Code change snippets

==========

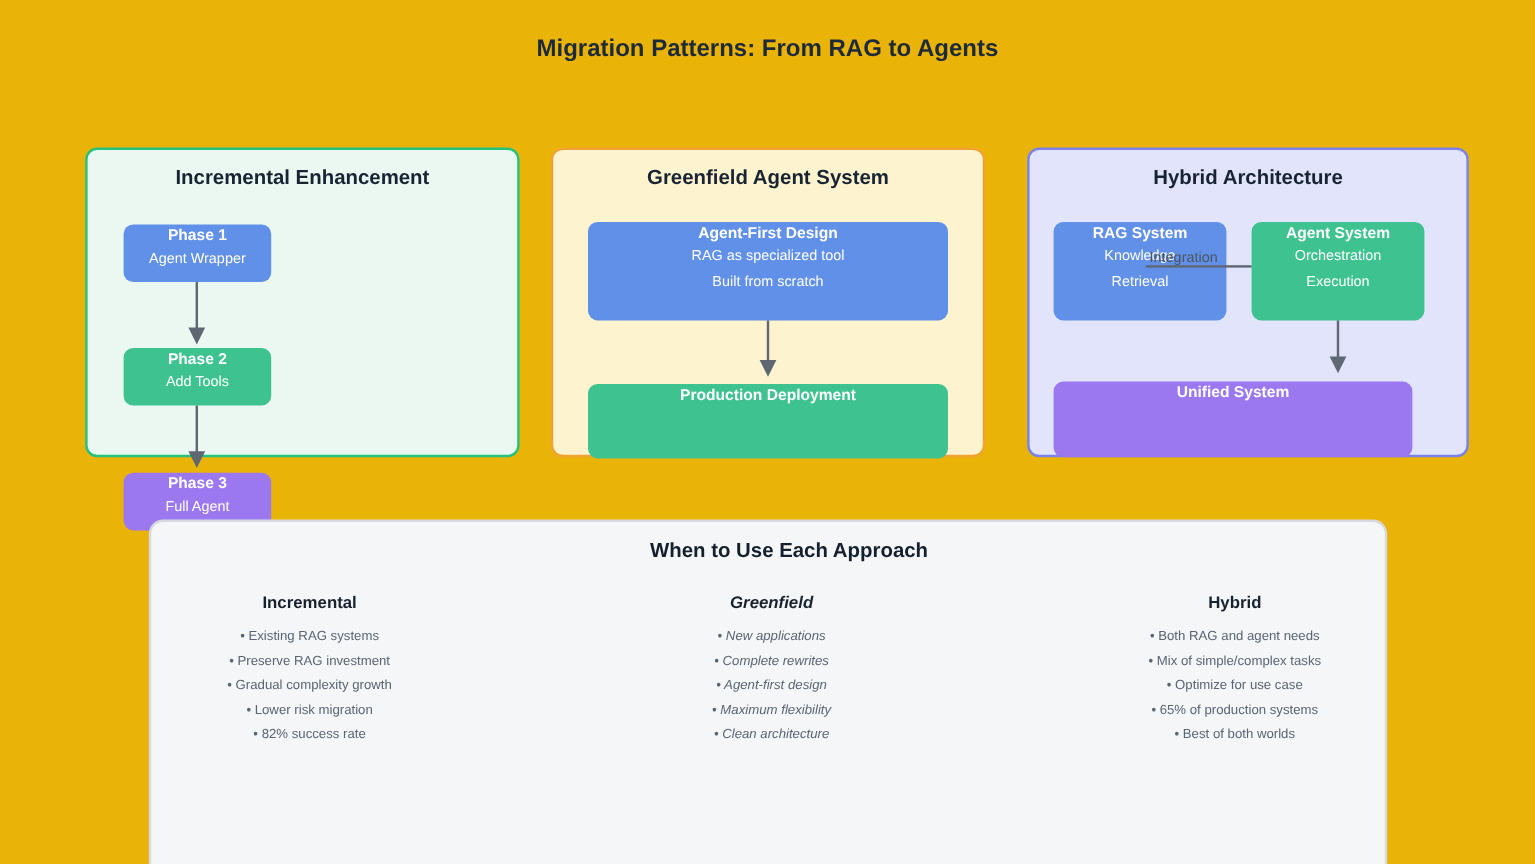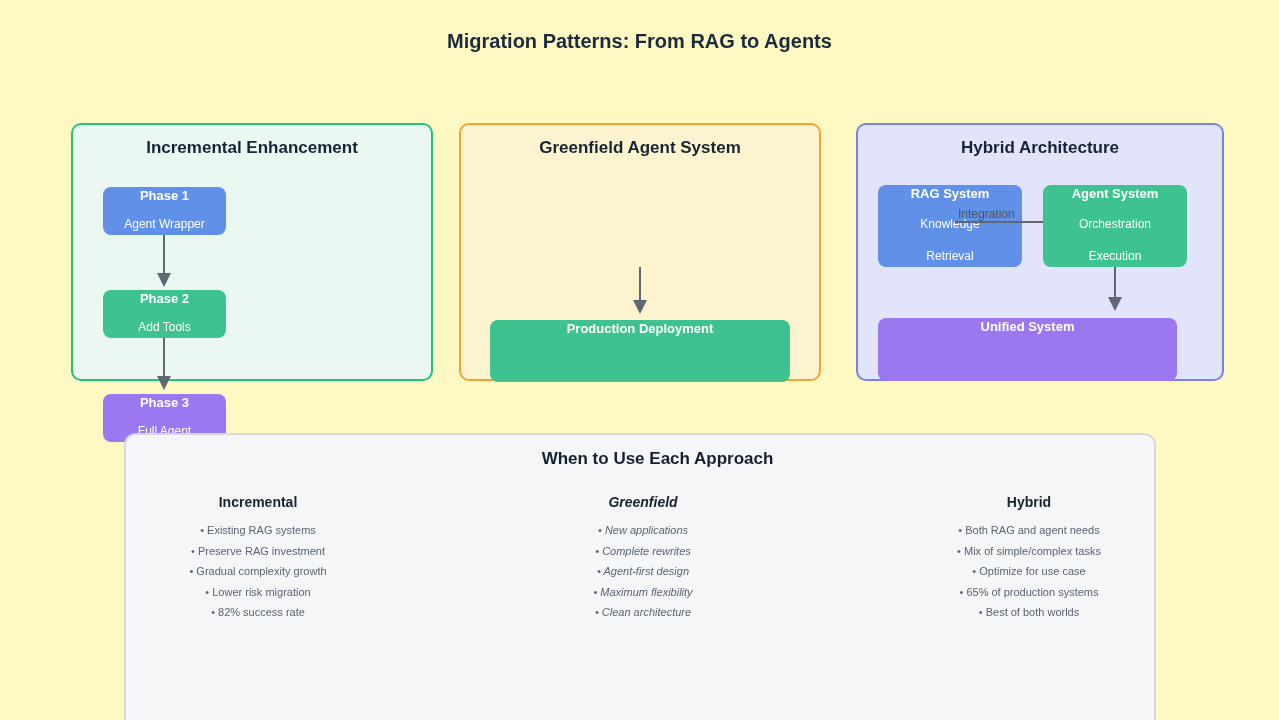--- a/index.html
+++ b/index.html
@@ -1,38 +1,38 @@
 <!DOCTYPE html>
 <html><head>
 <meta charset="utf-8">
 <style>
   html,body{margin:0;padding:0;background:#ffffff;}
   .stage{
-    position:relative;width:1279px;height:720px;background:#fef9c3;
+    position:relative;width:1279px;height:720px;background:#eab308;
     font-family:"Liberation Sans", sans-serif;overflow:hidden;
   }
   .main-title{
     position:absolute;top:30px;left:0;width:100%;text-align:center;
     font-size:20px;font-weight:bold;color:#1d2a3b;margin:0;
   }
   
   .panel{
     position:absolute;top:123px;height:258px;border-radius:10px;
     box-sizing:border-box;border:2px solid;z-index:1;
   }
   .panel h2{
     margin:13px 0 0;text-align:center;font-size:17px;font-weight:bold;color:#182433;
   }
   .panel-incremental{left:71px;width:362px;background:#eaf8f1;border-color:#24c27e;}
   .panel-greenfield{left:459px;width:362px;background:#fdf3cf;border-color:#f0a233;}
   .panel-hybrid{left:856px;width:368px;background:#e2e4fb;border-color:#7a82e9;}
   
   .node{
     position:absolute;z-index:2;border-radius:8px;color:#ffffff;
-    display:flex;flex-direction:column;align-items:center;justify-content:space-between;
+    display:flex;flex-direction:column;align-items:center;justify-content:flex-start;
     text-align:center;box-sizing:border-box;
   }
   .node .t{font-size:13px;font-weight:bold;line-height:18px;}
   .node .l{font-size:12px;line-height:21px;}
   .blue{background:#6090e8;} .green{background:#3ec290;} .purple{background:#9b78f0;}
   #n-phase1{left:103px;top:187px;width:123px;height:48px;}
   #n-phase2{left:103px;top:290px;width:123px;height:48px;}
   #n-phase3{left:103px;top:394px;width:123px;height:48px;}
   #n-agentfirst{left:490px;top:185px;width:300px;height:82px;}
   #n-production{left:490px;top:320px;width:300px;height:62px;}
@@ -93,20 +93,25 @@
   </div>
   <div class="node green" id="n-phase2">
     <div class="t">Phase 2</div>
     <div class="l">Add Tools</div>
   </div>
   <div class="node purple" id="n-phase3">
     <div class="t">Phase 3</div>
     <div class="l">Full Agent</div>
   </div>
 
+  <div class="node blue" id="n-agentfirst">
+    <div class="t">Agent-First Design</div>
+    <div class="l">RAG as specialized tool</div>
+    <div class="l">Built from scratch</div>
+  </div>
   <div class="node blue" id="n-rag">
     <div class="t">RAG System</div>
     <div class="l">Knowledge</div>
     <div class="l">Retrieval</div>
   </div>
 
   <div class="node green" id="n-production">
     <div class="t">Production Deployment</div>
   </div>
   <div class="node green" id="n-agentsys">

==========

# Your assignment
Search the entries for "font" and copy out each line that has it.

# Exercise response
     font-family:"Liberation Sans", sans-serif;overflow:hidden;
     font-size:20px;font-weight:bold;color:#1d2a3b;margin:0;
     margin:13px 0 0;text-align:center;font-size:17px;font-weight:bold;color:#182433;
   .node .t{font-size:13px;font-weight:bold;line-height:18px;}
   .node .l{font-size:12px;line-height:21px;}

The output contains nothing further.